A Slow Form of Alpha-2-macroglobulin in Diseased and Healthy Dogs

Abstract

Alpha-macroglobulins (AMs) function as non-specific protease inhibitors by using a so-called trapping mechanism, which is a compaction of the molecule that can be seen as a “fast” form in native polyacrylamide gel electrophoresis (PAGE). AMs also play a role in the transport and clearance of cytokines and growth factors from the circulation. In the dog, two AMs are known, alpha-1-macroglobulin (A1M) and alpha-2-macroglobulin (A2M). Using agarose and polyacrylamide gel electrophoresis of canine serum or plasma, we detected a cathodal, slow form of A2M. Upon activation with elastase, slow A2M resembled normal A2M in agarose gel electrophoresis, showing decreased negative charge at semi-saturation but not at full saturation with enzyme. In PAGE, however, slow A2M, unlike normal A2M, did not exhibit a “fast” form after short-term incubation with elastase. After incubation overnight, the “fast” form was seen, indicating a retarded reaction. Incubation of slow A2M with ammonium sulphate, a known activator of AMs, resulted in decreased negative charge in agarose gel electrophoresis and no reaction or partial reaction in PAGE. Slow A2M is present in fresh blood samples or may develop from partial alterations within a few days of storage.
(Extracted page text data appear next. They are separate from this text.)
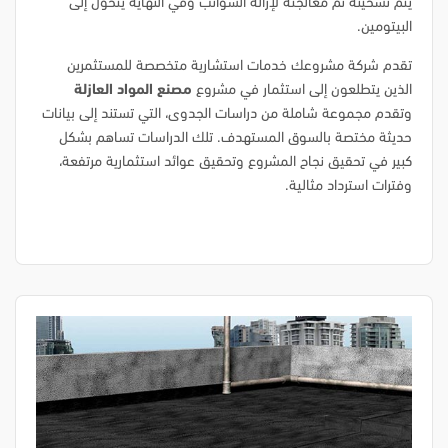
يتم تسخينه ثم معالجته لإزالة الشوائب وفي النهاية يتحول إلى
البيتومين.
تقدم شركة مشروعك خدمات استشارية متخصصة للمستثمرين
الذين يتطلعون إلى استثمار في مشروع
مصنع المواد العازلة
وتقدم مجموعة شاملة من دراسات الجدوى، التي تستند إلى بيانات
حديثة مختصة بالسوق المستهدف. تلك الدراسات تساهم بشكل
كبير في تحقيق نجاح المشروع وتحقيق عوائد استثمارية مرتفعة،
وفترات استرداد مثالية.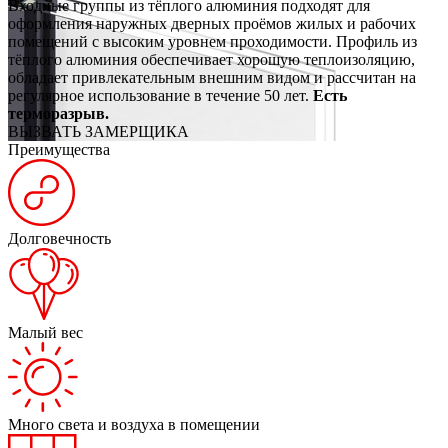
Входные группы из тёплого алюминия подходят для
оформления наружных дверных проёмов жилых и рабочих
помещений с высоким уровнем проходимости. Профиль из
тёплого алюминия обеспечивает хорошую теплоизоляцию,
обладает привлекательным внешним видом и рассчитан на
регулярное использование в течение 50 лет.
Есть
терморазрыв.
ВЫЗВАТЬ ЗАМЕРЩИКА
Преимущества
Долговечность
Малый вес
Много света и воздуха в помещении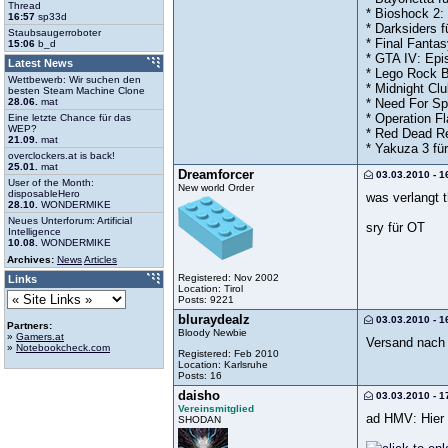
Thread
* Bioshock 2: 
16:57
sp33d
* Darksiders f
Staubsaugerroboter
* Final Fantas
15:06
b_d
* GTA IV: Epi
Latest News
* Lego Rock B
Wettbewerb: Wir suchen den
* Midnight Cl
besten Steam Machine Clone
* Need For Sp
28.06.
mat
* Operation Fl
Eine letzte Chance für das
WEP?
* Red Dead Re
21.09.
mat
* Yakuza 3 fü
overclockers.at is back!
25.01.
mat
Dreamforcer
03.03.2010 - 1
User of the Month:
New world Order
disposableHero
was verlangt t
28.10.
WONDERMIKE
Neues Unterforum: Artificial
sry für OT
Intelligence
10.08.
WONDERMIKE
Archives:
News
Articles
Registered: Nov 2002
Links
Location: Tirol
Posts: 9221
bluraydealz
03.03.2010 - 1
Partners:
Bloody Newbie
»
Gamers.at
Versand nach 
»
Notebookcheck.com
Registered: Feb 2010
Location: Karlsruhe
Posts: 16
daisho
03.03.2010 - 1
Vereinsmitglied
ad HMV: Hier 
SHODAN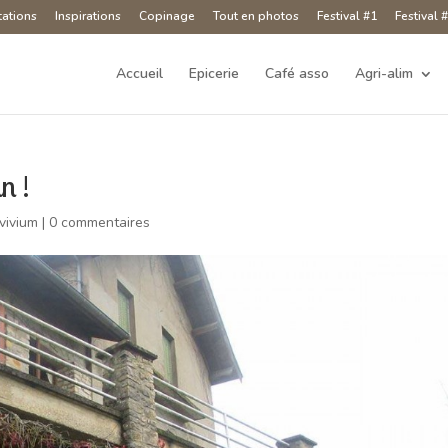
tations
Inspirations
Copinage
Tout en photos
Festival #1
Festival 
Accueil
Epicerie
Café asso
Agri-alim
n !
vivium
|
0 commentaires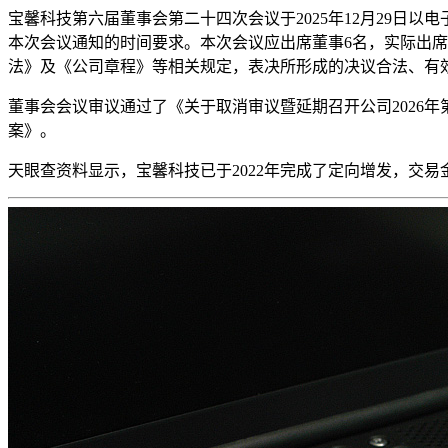
宝馨科技第六届董事会第二十四次会议于2025年12月29日以
本次会议通知的时间要求。本次会议应出席董事6名，实际出
法》及《公司章程》等相关规定，表决所形成的决议合法、有
董事会会议审议通过了《关于取消审议暨延期召开公司2026
案》。
天眼查资料显示，宝馨科技已于2022年完成了定向增发，交易金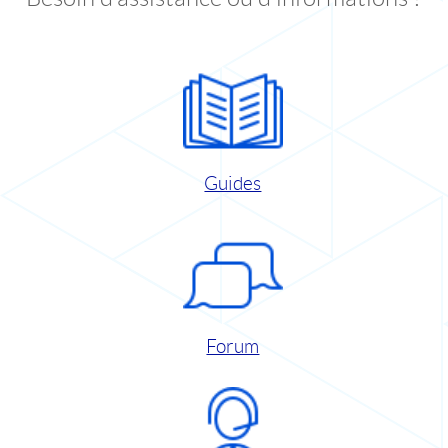
Guides
Forum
Moreover, it is sometimes reversible. Our findings may indicate that slow A2M is a result of an instability of the molecule, leading to a conformational change, which affects electrical charge and impairs the ability to develop into the “fast” form upon activation. This may lead to a delayed clearance of protease and inflammatory mediators from the circulation. Slow A2M was predominantly found in diseased dogs, especially in the Labrador retriever.